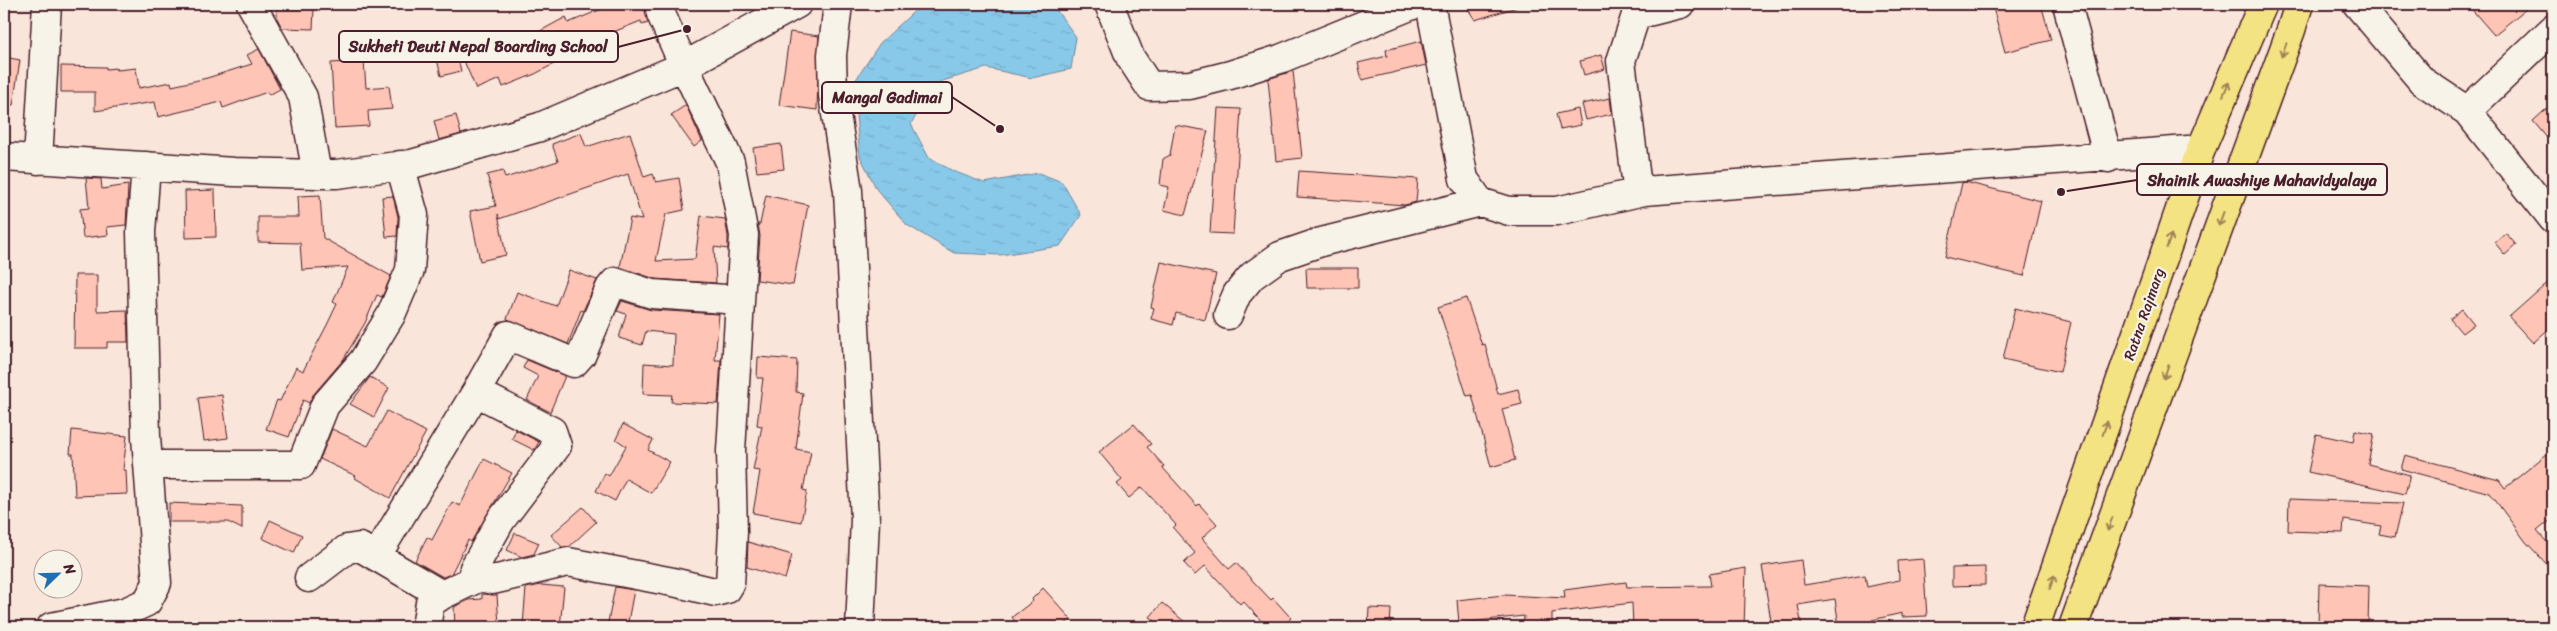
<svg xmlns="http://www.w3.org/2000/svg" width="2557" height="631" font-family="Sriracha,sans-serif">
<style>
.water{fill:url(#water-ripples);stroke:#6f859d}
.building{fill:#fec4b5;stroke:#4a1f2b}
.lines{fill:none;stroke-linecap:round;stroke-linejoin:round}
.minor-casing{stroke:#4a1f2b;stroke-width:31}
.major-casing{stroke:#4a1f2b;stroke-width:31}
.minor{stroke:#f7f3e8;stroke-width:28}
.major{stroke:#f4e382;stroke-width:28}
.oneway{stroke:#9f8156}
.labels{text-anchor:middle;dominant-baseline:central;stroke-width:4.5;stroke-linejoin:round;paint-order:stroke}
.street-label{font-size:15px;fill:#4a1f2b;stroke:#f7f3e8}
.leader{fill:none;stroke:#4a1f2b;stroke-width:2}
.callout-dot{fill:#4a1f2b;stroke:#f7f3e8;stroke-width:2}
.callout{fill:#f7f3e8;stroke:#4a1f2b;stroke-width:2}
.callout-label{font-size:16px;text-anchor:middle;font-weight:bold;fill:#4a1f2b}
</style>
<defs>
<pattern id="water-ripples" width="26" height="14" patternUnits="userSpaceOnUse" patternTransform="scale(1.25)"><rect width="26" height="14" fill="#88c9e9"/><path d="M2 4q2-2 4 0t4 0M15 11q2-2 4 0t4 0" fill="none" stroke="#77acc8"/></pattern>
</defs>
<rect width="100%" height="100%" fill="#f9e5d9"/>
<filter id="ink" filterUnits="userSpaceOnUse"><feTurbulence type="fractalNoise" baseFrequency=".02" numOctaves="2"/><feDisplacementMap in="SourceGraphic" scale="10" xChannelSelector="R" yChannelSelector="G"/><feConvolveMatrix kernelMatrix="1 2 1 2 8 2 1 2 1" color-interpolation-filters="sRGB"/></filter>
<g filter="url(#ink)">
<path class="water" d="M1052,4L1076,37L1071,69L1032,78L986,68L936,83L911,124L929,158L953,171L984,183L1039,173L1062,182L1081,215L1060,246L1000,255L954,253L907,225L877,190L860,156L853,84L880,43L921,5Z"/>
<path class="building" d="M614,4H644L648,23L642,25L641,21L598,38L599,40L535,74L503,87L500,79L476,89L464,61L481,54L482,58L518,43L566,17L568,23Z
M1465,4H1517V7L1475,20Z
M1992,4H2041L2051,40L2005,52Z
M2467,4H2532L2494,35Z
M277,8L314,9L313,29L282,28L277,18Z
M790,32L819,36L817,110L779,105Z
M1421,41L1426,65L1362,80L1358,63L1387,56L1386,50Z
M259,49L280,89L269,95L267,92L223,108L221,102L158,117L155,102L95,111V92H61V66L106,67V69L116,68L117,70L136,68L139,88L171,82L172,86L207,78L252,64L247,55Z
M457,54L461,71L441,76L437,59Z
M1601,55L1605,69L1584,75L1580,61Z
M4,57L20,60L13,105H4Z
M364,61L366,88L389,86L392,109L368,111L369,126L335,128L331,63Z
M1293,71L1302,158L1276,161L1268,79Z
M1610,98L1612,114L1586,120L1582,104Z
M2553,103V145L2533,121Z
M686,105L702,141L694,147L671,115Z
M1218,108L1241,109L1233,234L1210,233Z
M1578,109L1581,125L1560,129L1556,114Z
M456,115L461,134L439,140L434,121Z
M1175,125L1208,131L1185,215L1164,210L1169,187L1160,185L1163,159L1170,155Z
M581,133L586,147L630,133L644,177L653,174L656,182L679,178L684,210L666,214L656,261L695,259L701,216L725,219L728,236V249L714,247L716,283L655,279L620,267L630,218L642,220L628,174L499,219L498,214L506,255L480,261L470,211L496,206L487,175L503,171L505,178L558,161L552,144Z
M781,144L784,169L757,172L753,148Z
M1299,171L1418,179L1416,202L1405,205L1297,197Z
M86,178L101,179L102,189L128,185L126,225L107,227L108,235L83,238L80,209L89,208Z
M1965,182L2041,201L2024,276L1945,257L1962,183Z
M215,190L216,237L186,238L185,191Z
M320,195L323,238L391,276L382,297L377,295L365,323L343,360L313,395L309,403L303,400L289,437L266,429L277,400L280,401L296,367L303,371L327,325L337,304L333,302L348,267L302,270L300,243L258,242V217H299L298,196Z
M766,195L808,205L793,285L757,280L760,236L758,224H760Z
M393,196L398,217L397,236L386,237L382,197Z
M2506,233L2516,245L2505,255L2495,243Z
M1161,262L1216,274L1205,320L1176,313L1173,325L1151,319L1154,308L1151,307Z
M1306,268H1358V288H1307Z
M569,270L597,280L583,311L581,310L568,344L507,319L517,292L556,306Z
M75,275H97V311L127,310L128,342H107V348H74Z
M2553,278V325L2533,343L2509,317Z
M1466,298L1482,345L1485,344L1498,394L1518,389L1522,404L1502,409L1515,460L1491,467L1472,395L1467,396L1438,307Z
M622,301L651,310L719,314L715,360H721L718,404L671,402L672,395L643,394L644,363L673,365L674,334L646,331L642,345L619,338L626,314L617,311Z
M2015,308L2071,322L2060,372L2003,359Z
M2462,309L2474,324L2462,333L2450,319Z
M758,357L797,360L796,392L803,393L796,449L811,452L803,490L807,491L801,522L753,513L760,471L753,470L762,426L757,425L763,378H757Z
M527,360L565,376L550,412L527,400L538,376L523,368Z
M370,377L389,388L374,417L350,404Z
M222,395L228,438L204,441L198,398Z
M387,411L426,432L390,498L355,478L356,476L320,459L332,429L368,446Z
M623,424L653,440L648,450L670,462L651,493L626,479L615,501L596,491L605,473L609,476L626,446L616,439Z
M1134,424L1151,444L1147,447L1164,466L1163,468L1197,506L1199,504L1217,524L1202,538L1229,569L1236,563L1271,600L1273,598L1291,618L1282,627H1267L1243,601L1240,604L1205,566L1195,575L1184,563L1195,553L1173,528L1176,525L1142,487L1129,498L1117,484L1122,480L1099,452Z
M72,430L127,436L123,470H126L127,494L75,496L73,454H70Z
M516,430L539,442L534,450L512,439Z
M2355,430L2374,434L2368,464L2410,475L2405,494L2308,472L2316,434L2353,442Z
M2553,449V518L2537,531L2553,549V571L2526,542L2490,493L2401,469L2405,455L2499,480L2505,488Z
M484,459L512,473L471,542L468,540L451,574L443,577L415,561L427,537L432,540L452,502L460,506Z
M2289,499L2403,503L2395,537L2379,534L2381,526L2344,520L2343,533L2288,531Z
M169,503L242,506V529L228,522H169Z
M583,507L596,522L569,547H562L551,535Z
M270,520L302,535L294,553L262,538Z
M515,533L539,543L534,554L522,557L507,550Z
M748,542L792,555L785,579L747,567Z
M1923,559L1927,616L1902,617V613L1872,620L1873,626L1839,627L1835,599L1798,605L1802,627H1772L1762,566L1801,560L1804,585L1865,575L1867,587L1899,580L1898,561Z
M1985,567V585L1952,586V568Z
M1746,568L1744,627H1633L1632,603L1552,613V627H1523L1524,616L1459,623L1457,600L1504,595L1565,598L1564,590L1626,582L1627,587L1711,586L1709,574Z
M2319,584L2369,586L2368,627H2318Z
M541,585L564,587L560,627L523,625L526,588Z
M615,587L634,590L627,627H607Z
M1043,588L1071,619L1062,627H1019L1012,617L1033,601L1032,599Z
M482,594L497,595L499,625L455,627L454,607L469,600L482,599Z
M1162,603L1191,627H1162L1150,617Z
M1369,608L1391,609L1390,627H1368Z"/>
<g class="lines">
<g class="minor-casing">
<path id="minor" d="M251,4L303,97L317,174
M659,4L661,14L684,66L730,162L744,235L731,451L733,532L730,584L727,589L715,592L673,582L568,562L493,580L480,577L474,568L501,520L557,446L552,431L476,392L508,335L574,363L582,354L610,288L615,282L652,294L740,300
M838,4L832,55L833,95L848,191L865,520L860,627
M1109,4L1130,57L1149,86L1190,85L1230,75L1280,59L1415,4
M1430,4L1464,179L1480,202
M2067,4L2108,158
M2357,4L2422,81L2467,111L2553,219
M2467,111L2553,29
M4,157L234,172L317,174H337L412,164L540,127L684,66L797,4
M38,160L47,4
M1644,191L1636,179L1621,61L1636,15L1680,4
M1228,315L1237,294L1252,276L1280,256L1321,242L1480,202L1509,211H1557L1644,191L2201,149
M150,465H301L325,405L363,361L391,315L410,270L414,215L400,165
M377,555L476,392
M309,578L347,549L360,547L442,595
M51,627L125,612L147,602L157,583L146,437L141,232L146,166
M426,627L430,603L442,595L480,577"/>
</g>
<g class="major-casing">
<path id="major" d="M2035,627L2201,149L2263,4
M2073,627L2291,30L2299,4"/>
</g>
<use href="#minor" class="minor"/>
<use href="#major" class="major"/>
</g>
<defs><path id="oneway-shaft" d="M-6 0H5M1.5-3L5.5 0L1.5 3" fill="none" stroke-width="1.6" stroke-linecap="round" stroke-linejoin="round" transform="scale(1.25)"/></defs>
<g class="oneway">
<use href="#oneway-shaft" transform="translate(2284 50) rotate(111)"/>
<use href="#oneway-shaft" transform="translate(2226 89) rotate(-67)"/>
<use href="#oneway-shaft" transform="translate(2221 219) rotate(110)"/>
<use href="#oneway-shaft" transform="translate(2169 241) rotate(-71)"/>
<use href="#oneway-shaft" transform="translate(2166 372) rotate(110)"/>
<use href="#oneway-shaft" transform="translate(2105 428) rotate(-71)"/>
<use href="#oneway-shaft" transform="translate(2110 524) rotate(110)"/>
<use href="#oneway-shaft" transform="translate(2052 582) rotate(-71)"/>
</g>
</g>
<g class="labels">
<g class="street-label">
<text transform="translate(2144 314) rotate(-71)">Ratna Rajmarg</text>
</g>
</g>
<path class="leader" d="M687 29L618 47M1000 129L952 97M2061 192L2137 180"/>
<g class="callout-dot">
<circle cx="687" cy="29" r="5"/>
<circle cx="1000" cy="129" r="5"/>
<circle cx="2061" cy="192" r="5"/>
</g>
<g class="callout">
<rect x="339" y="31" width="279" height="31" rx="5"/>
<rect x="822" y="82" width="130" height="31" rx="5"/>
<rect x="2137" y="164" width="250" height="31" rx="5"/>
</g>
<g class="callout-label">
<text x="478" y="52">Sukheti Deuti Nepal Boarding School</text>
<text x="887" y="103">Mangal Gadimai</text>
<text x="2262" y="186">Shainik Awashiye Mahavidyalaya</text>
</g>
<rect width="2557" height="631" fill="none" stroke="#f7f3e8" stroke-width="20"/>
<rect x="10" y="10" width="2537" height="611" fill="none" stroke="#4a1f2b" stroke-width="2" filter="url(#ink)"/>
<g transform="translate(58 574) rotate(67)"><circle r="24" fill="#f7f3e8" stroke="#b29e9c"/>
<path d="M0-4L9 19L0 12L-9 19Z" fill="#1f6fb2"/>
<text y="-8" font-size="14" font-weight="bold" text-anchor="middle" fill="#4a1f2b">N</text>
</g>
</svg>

- Instructions to follow -
Go through the listing above and return each line that includes the word "lines".

- Response to the task -
.lines{fill:none;stroke-linecap:round;stroke-linejoin:round}
<g class="lines">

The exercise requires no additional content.